I don’t want to run it as mine because I fear the fate of the unforgettable Max, the night he wore his wolf-suit: I might make mischief of one kind or another and the church might call me Wild thing and I would have to sail away over a night and a day to where the Wild Things are, and while I might have wild fun gnashing my terrible teeth with them, I would get weary with them and their nonsense and long to be where someone loved me best of all. So I would have to get into my boat and sail home – where I would find my supper waiting for me (wouldn’t I?) still warm, and be left asking myself why I ever bothered to go away to a land I could think my own.
[From the well-loved children’s book “Where the Wild Things Are” by Maurice Sendak 1963]

This blog is not mine: that reminds me of an old house in the Austrian mountains which Hilary and I came across years ago.
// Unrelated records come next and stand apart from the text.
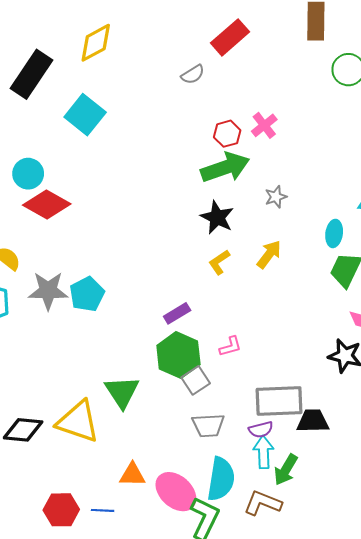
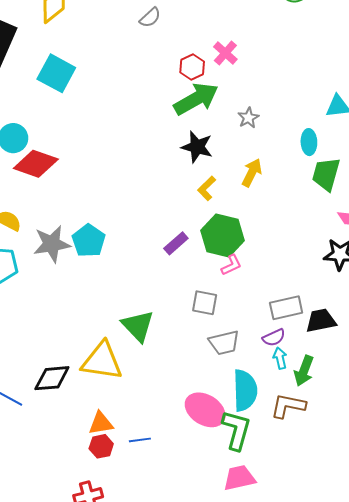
green hexagon: (178, 355) -> (223, 235), moved
gray square: (196, 380) -> (205, 303), turned -36
gray rectangle: (279, 401) -> (286, 308), size x0.7
cyan arrow: (263, 452) -> (280, 358), size x0.7
orange triangle: (132, 475) -> (101, 423), moved
red hexagon: (61, 510) -> (101, 446), size x0.7

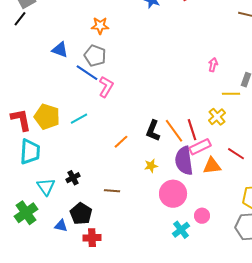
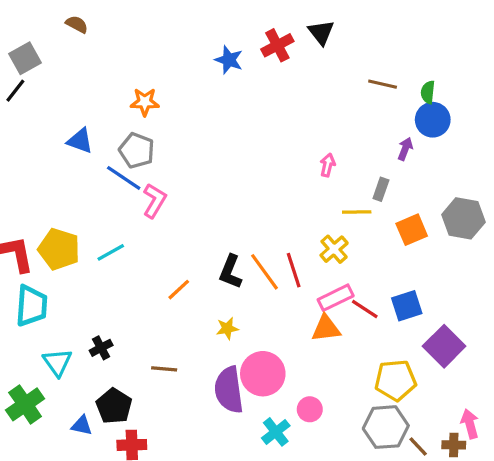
pink rectangle: (200, 147) -> (336, 298), moved
purple semicircle: (184, 161) -> (229, 390), moved

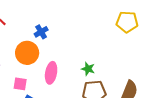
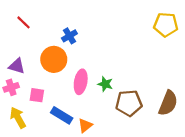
green star: (88, 69) -> (105, 84), moved
pink square: (20, 84) -> (37, 95), moved

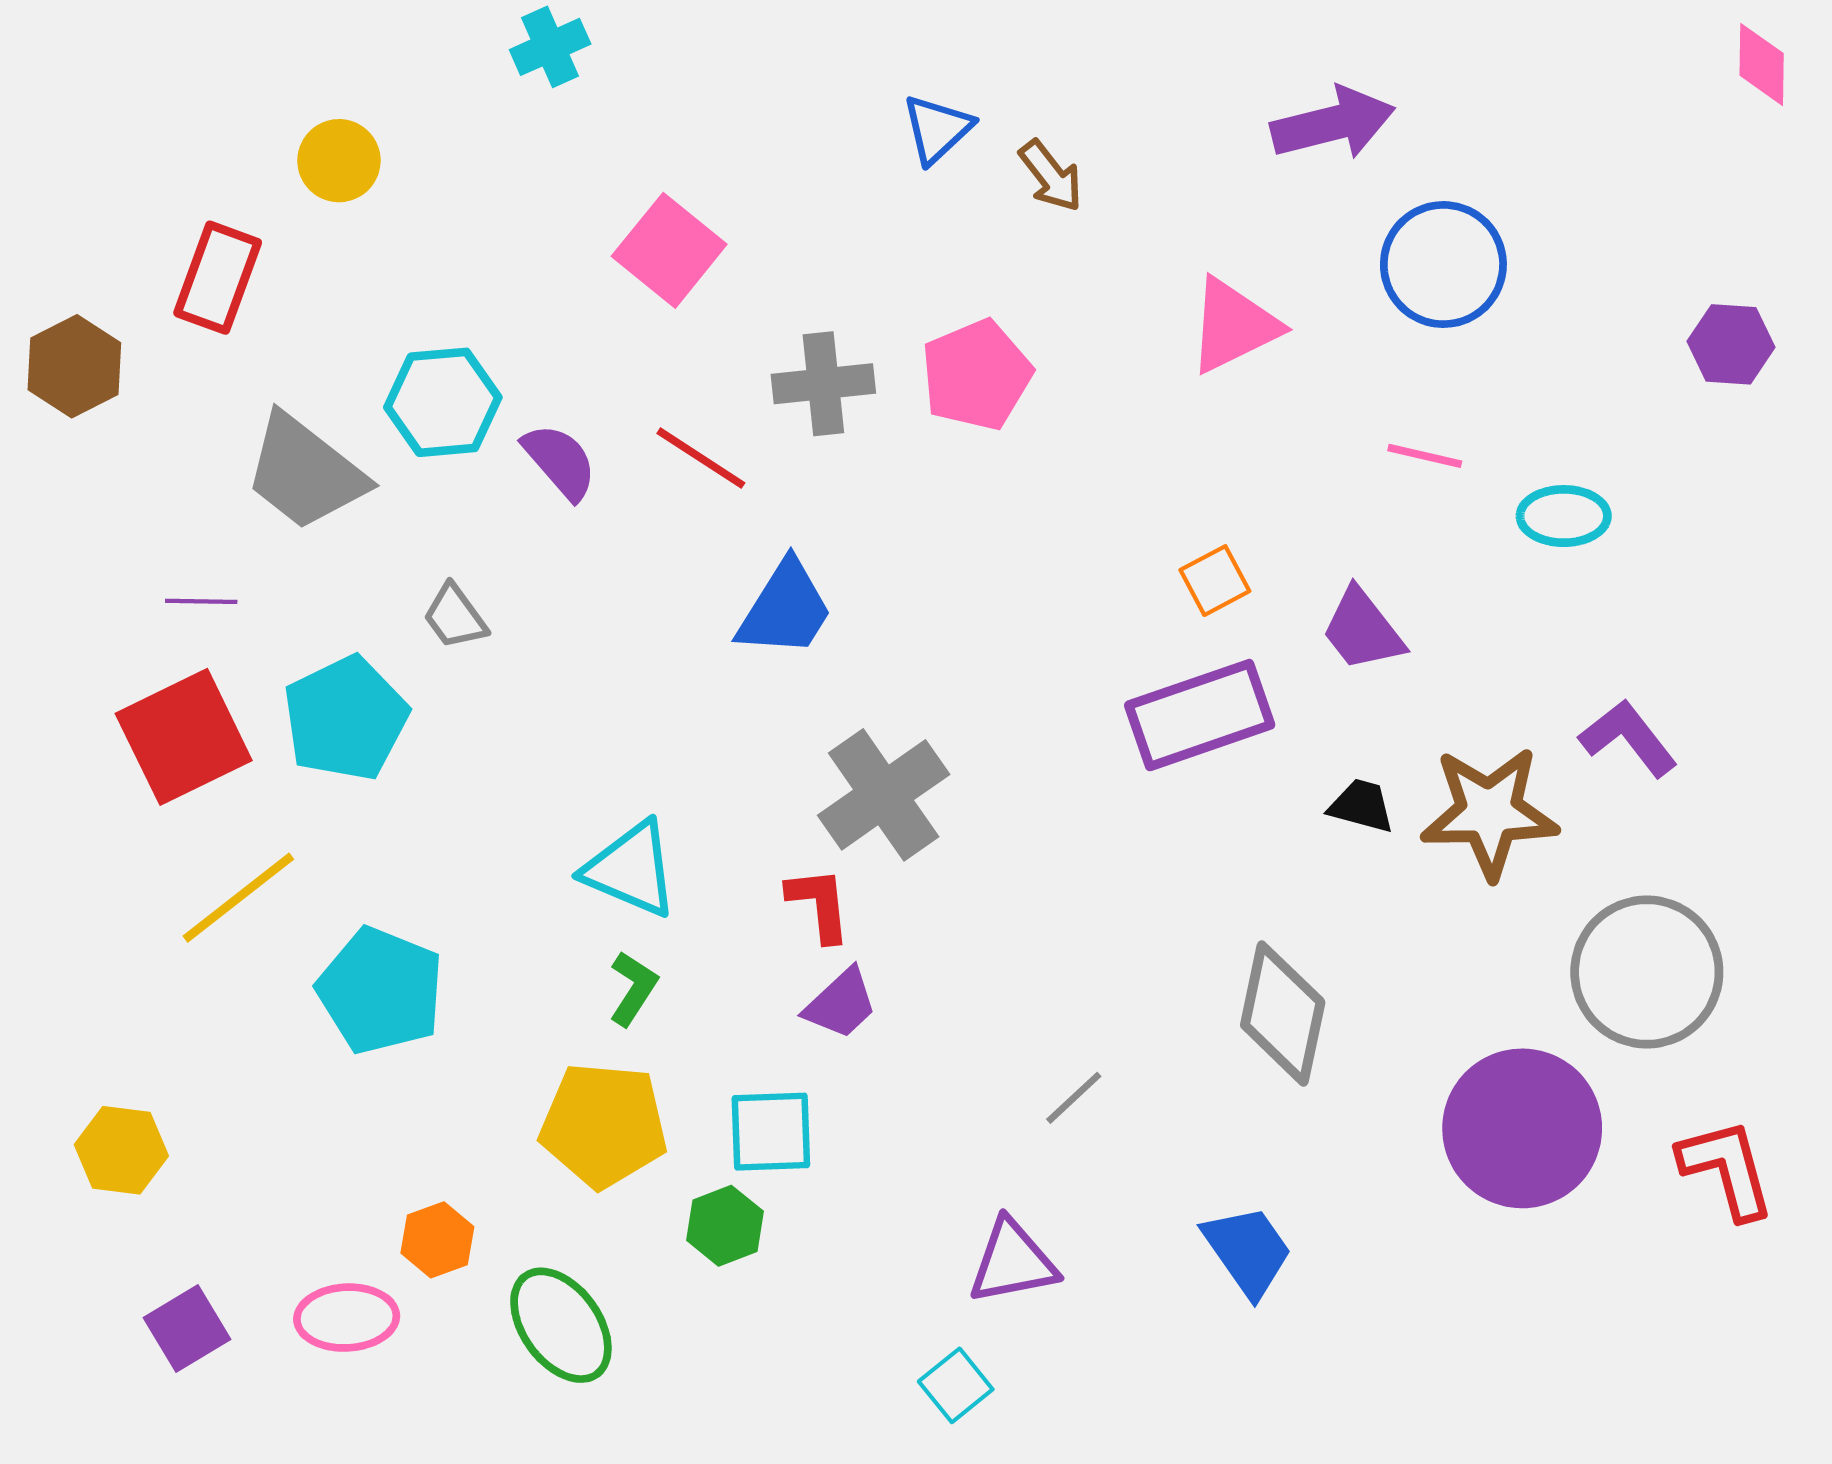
Inscribed on its white wall, in what seems to me somewhat unusual German, it says:


In a civilization whose God is Property, including Intellectual Property and the Owning of one’s own Body, there is a word of wisdom tucked away on that wall.

So whose is this blog?

It is like the web, belonging to everybody because it belongs to nobody. It is like a true Baptist church, which belongs to everybody who cares to be a member, because they have to share in the making of it. That is very different from churches that belong to a bishop, or to a celebratory preacher, or to a rich sponsor. Belonging to everybody by belonging to nobody might be a clue to what the kingdom of God is like and why it is radically different from the way we manage to do things on earth.
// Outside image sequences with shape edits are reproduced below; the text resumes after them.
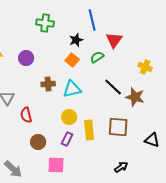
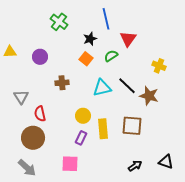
green cross: (45, 23) -> (59, 22), turned 30
cyan triangle: (72, 89) -> (102, 88), moved
black triangle: (152, 140) -> (166, 162), moved
brown circle: (38, 142) -> (33, 138), moved, size x1.5

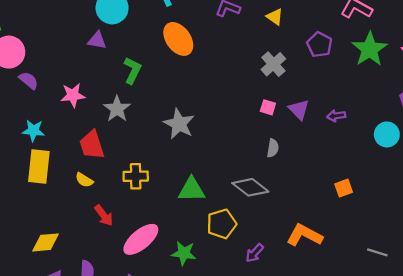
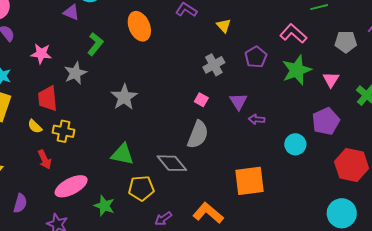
purple triangle: (299, 110) -> (238, 101), moved
gray semicircle: (273, 148) -> (198, 135), size x1.8
yellow cross: (136, 176) -> (64, 131), moved
orange square: (344, 188) -> (250, 181), size x2.0

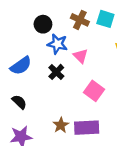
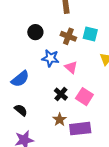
black circle: (43, 24) -> (35, 32), moved
black cross: (56, 72) -> (61, 94), moved
brown star: (61, 125) -> (60, 120), moved

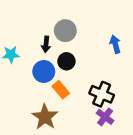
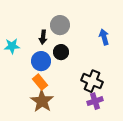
orange rectangle: (61, 90) -> (40, 82), moved
purple cross: (105, 117) -> (95, 101), turned 35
I would like this blog to belong to anyone who wants to join in making it a worthwhile meeting place. It is not quite a free for all, say anything you like, gossip shop. Who wants to put a lot of work into producing triviality? There are many important things in the world and we cannot talk about them all at once. I want to dedicate this place to Thinking about God as God is in Jesus. It is not so easy to find places where you can do that with other people who also want it. So it’s worth working to make this one of the too rare places where there are Springs in the Desert (Isaiah 43.19)

The title, Thinking about God as God is in Jesus, is just a first ranging shot at what this blog will be. What it will be is something to work out together. Is there a better way to describe what it is about? Suggestions about names and guidelines are welcome. But we might make best progress if we try to do something worthy and then choose a name when we can see what is going on.

You are invited to contribute the sort of thinking that you judge fits the bill. I shall edit this blog with a light hand but enough to help us to keep going in the right direction. In this blog we are all coming into the light, to be open to one another, to learn from one another and to help one another. This means judging what we read – rather than whom we read. It means judging, caring about truth and wisdom and goodness and faithfulness, but judging only as we are willing to be judged: not to be condemned but to be called to be better. I think this kind of living together in the light is involved in being Christian together. What God wants to do in the world requires it. God made us thinking beings and his work cannot be done if we withhold our thinking power from his service. Jesus’ story about the unfaithful servant who hid his talent in the ground and got a negative bonus from his Master is relevant to our thinking and our blogging.

What happens in this blog is very serious, no doubt, but it does not have to be dull or boring. Good thinking means good talking, good writing, and good here means interesting, lively, clear, forceful, informed. Good thinking and good writing takes many forms. We shall even have poetry sometimes.